- What you need to do
Reproduce all lines of the listing below in which the word "down" occurs.

- Provided data

□ □ □ □ □

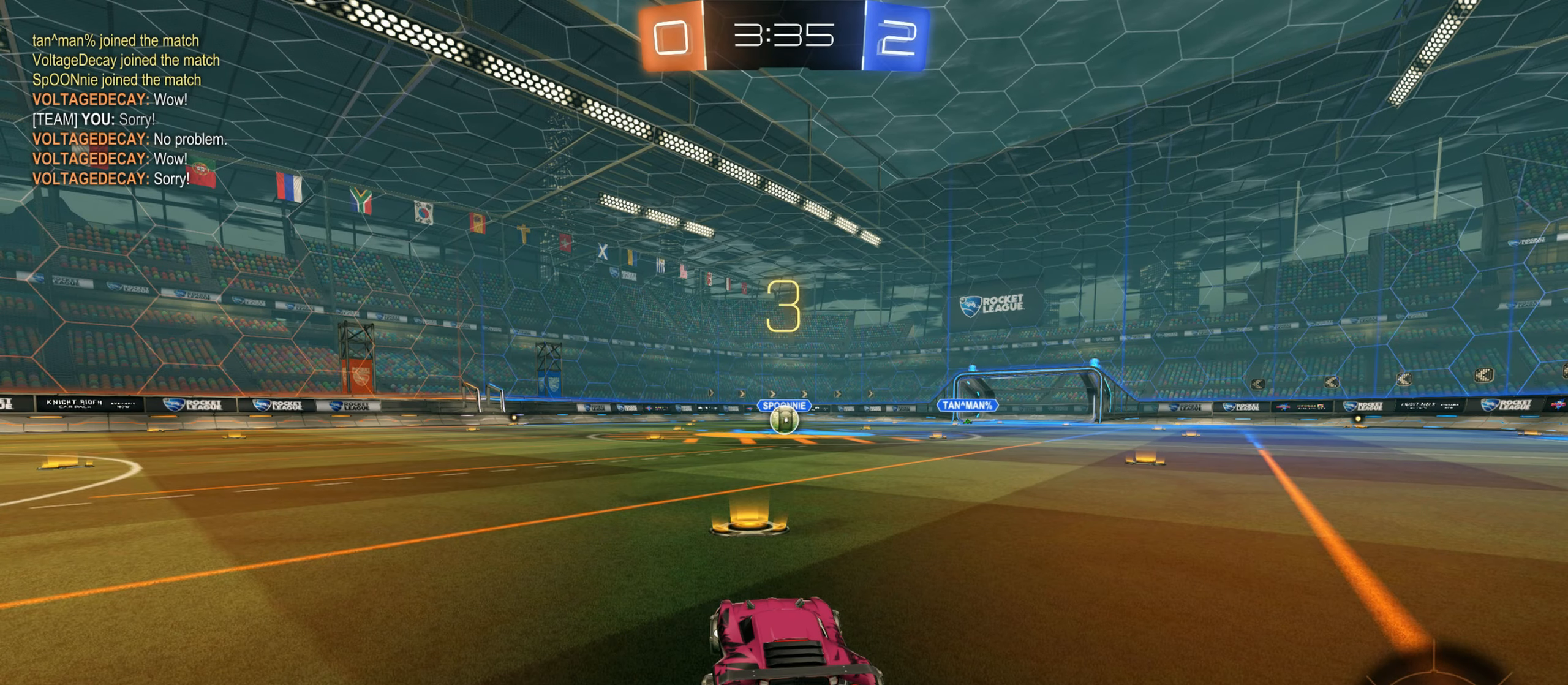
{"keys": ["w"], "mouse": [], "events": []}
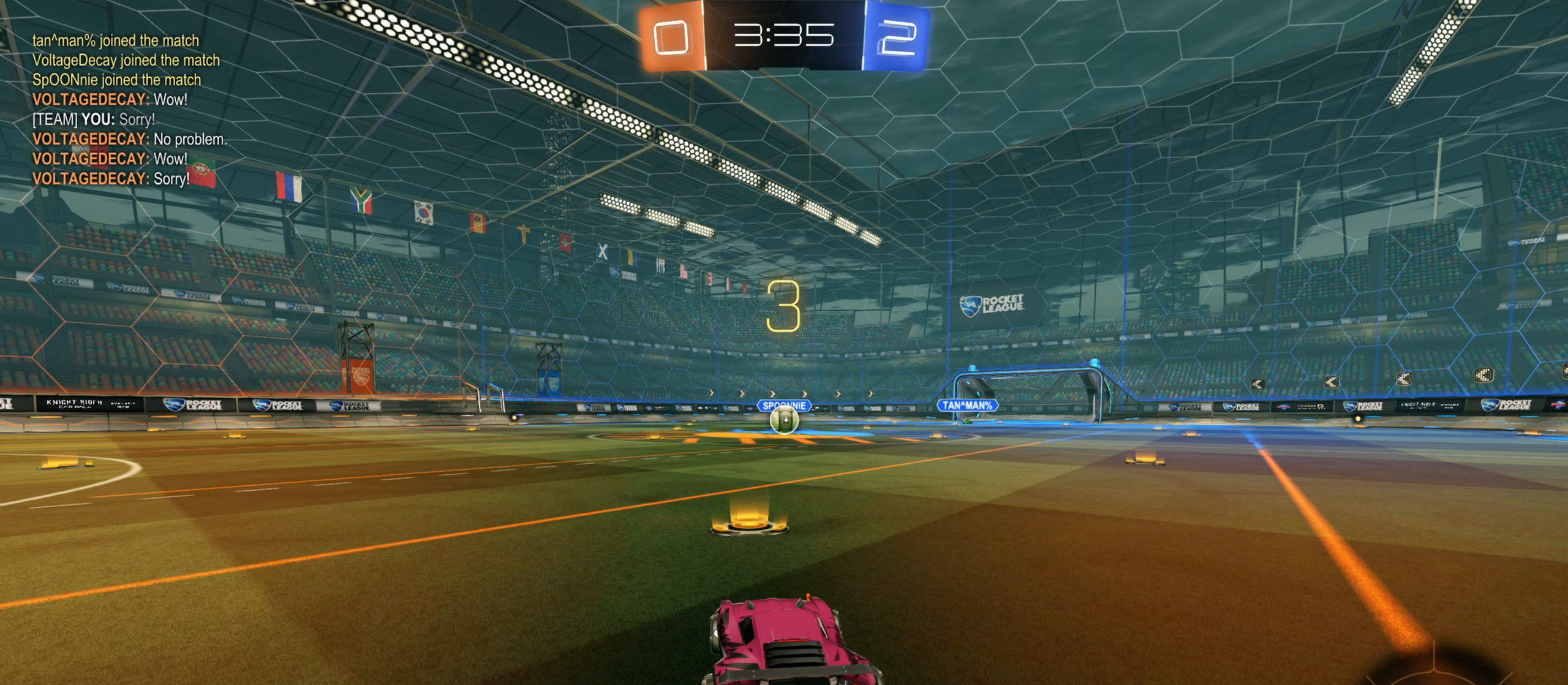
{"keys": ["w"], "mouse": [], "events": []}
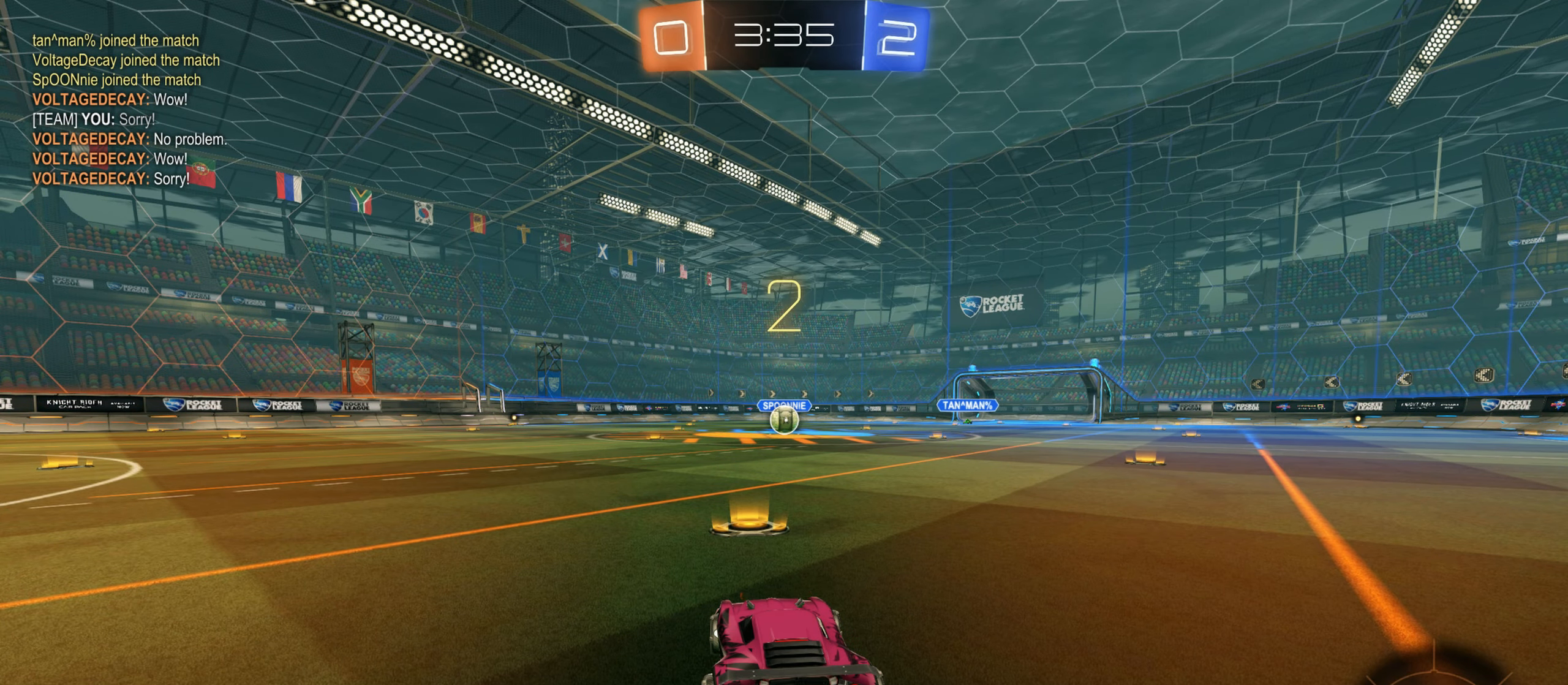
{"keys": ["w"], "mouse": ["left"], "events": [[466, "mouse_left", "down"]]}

□ □ □ □ □

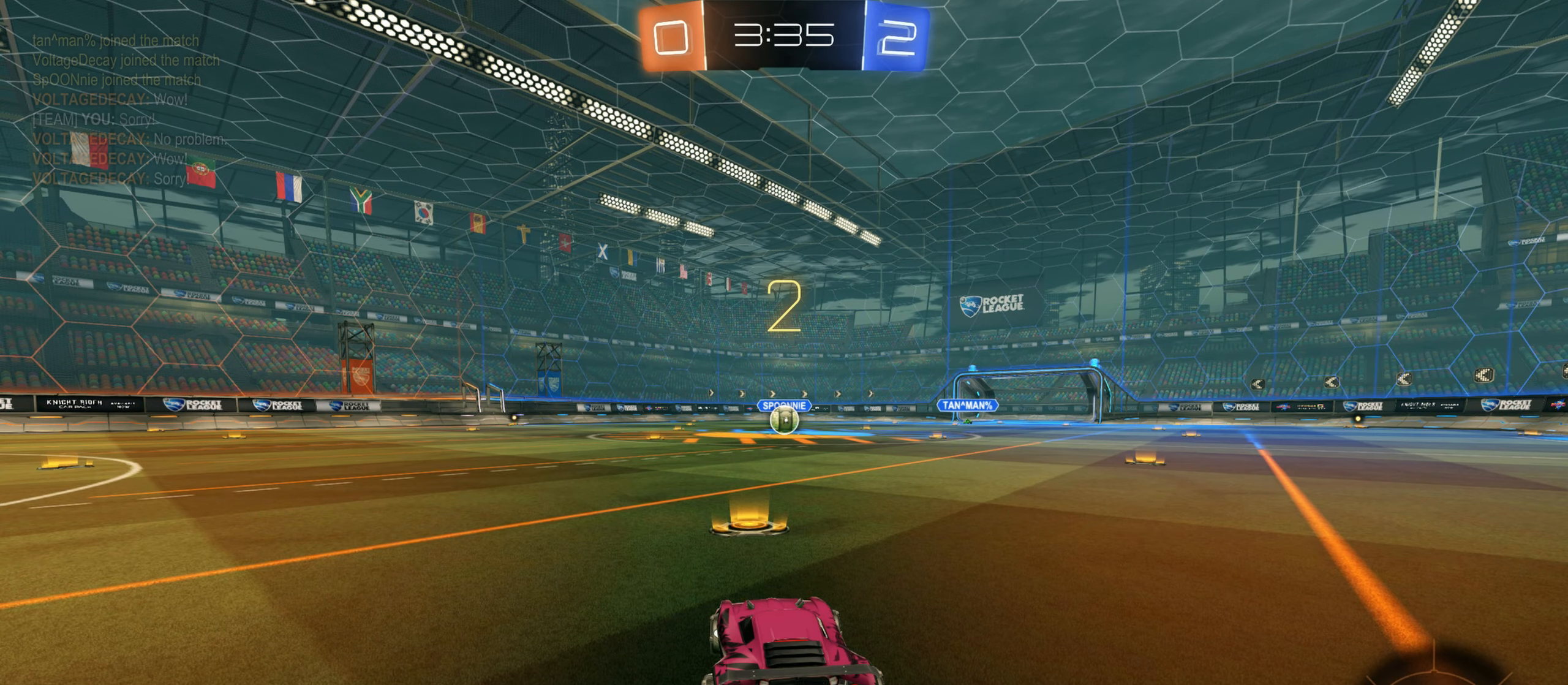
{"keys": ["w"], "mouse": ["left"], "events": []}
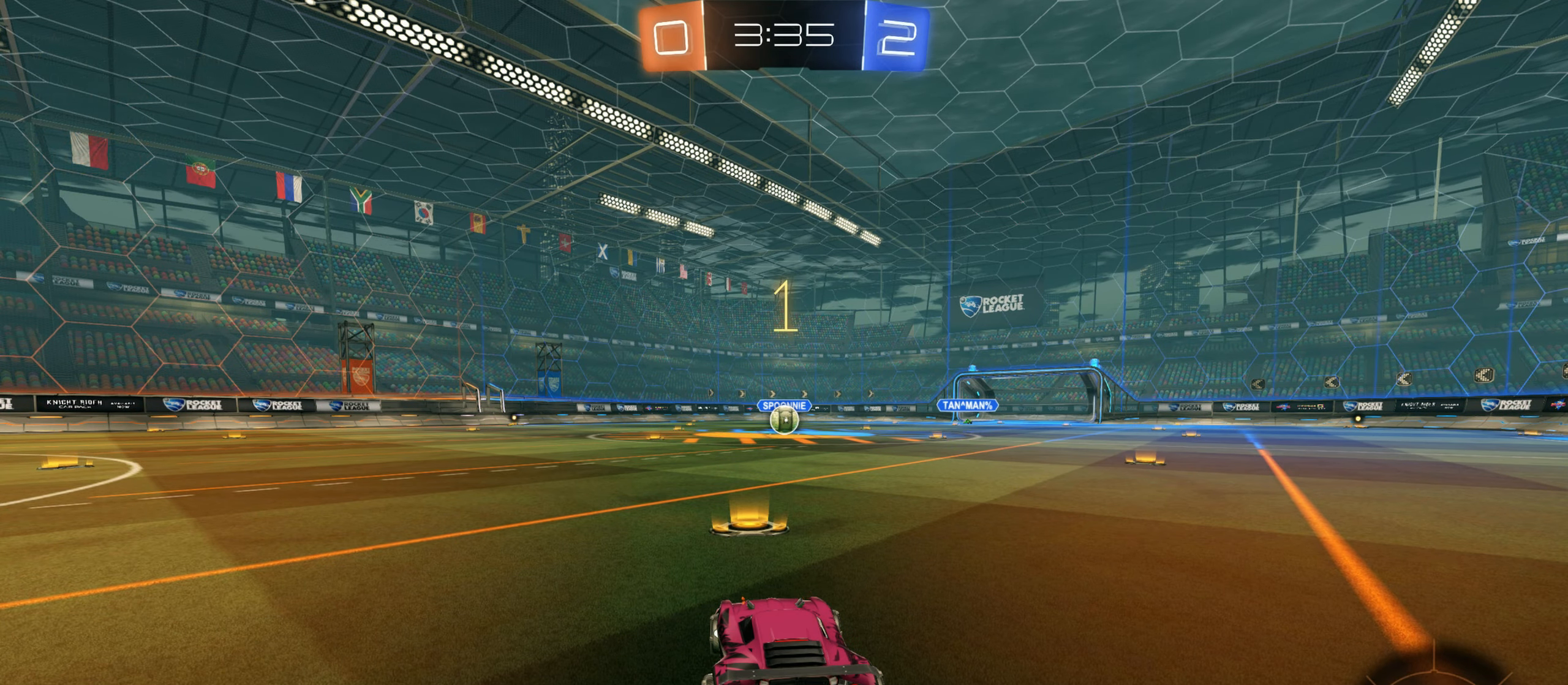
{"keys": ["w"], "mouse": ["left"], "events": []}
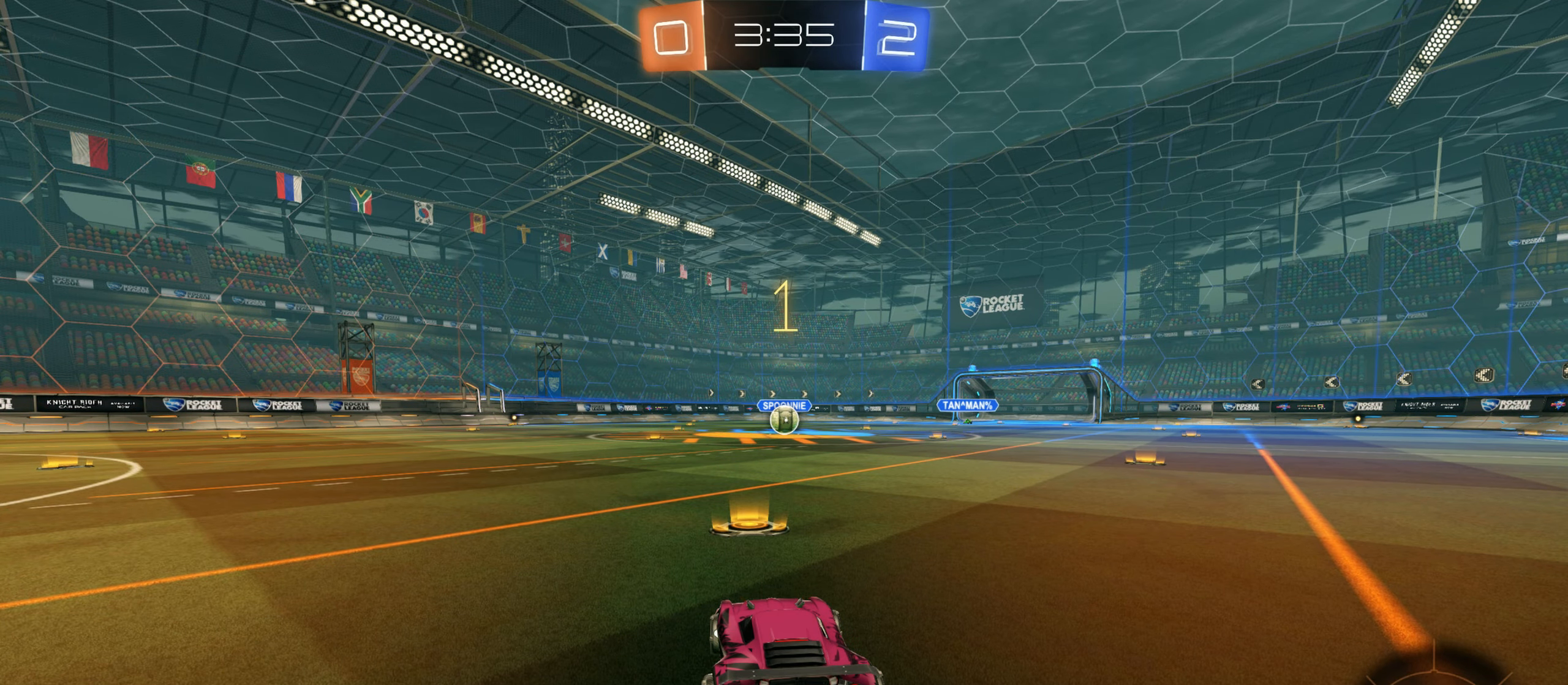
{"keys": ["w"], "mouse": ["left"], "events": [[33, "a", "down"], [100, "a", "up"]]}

□ □ □ □ □

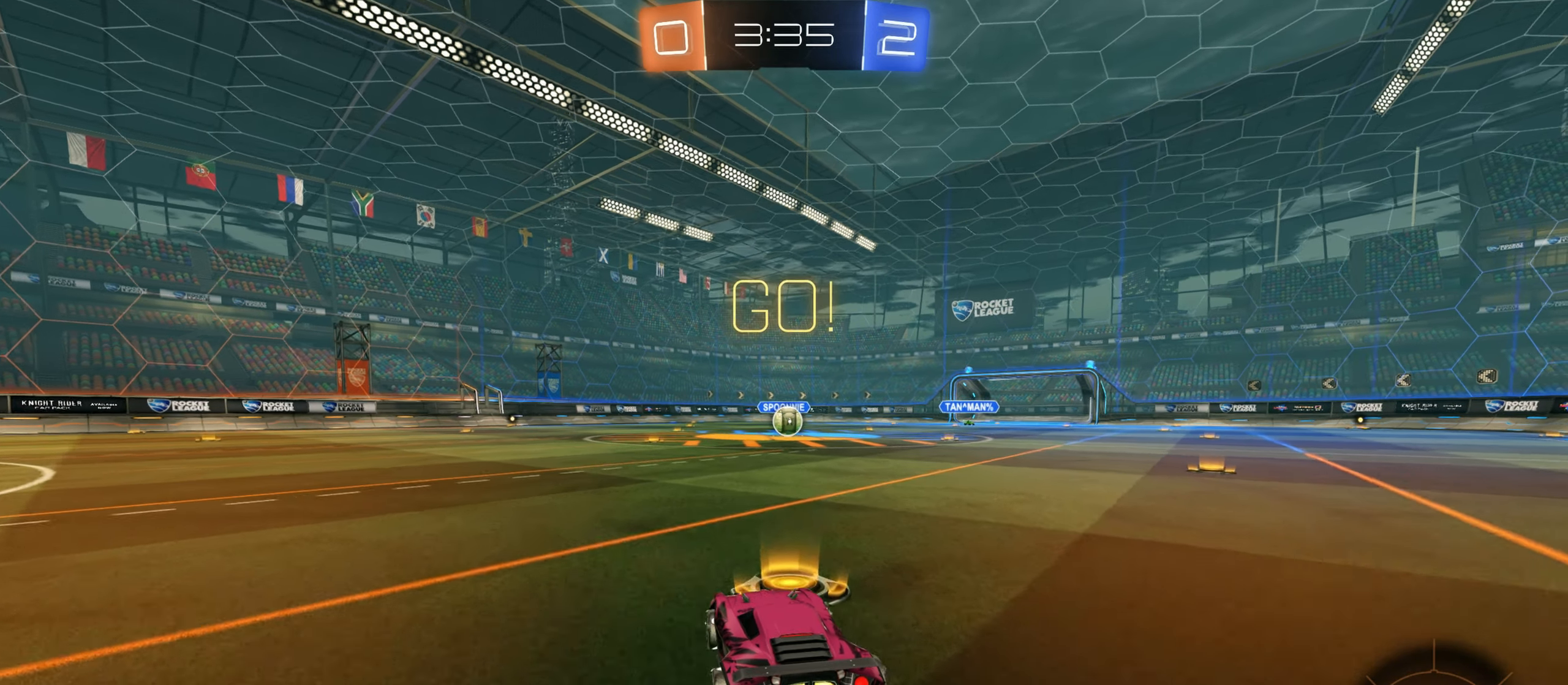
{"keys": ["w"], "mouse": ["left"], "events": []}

□ □ □ □ □

- Result for this exercise
{"keys": ["w"], "mouse": ["left"], "events": [[466, "mouse_left", "down"]]}
{"keys": ["w"], "mouse": ["left"], "events": [[33, "a", "down"], [100, "a", "up"]]}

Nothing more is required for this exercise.